_INSTRUCTIONS TO FOLLOW_.
Could you transcribe every record below exactly, leaving out the pictures?

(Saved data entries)
:::::

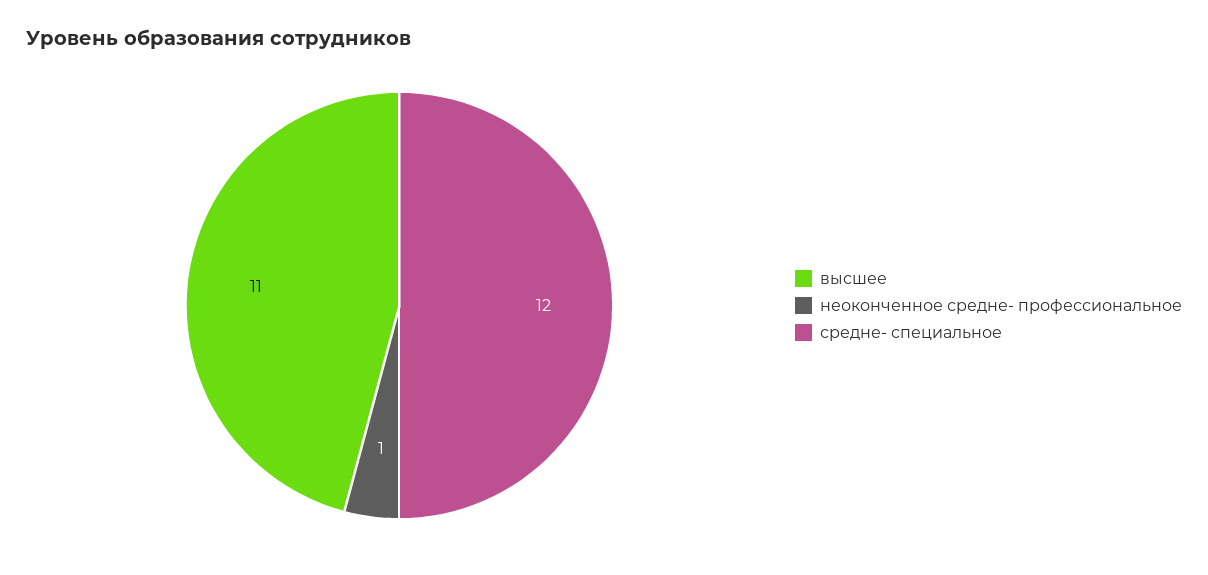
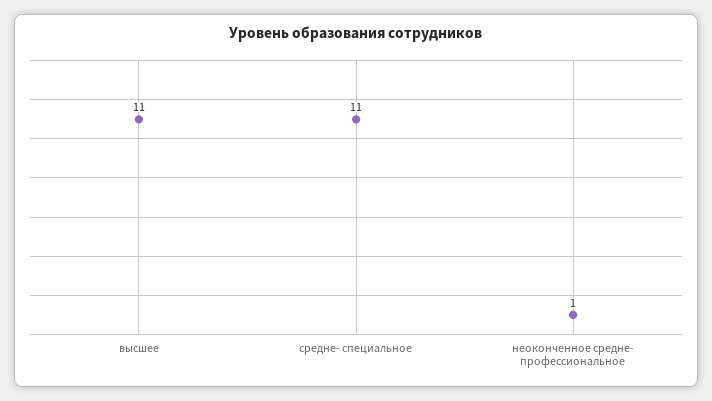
  {
    "высшее": 11,
    "неоконченное средне- профессиональное": 1,
-   "средне- специальное": 12
+   "средне- специальное": 11
  }

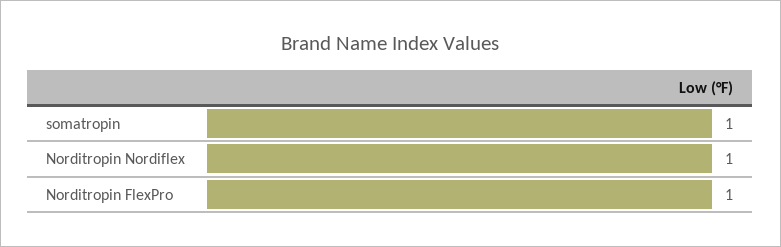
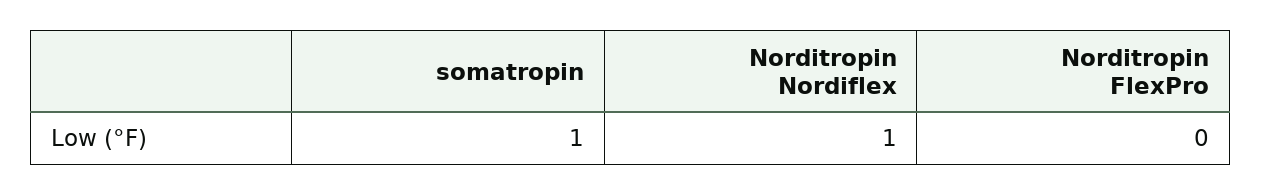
  {
    "somatropin": 1,
    "Norditropin Nordiflex": 1,
-   "Norditropin FlexPro": 1
+   "Norditropin FlexPro": 0
  }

:::::

_EXERCISE RESPONSE_.
  {
    "высшее": 11,
    "неоконченное средне- профессиональное": 1,
-   "средне- специальное": 12
+   "средне- специальное": 11
  }

  {
    "somatropin": 1,
    "Norditropin Nordiflex": 1,
-   "Norditropin FlexPro": 1
+   "Norditropin FlexPro": 0
  }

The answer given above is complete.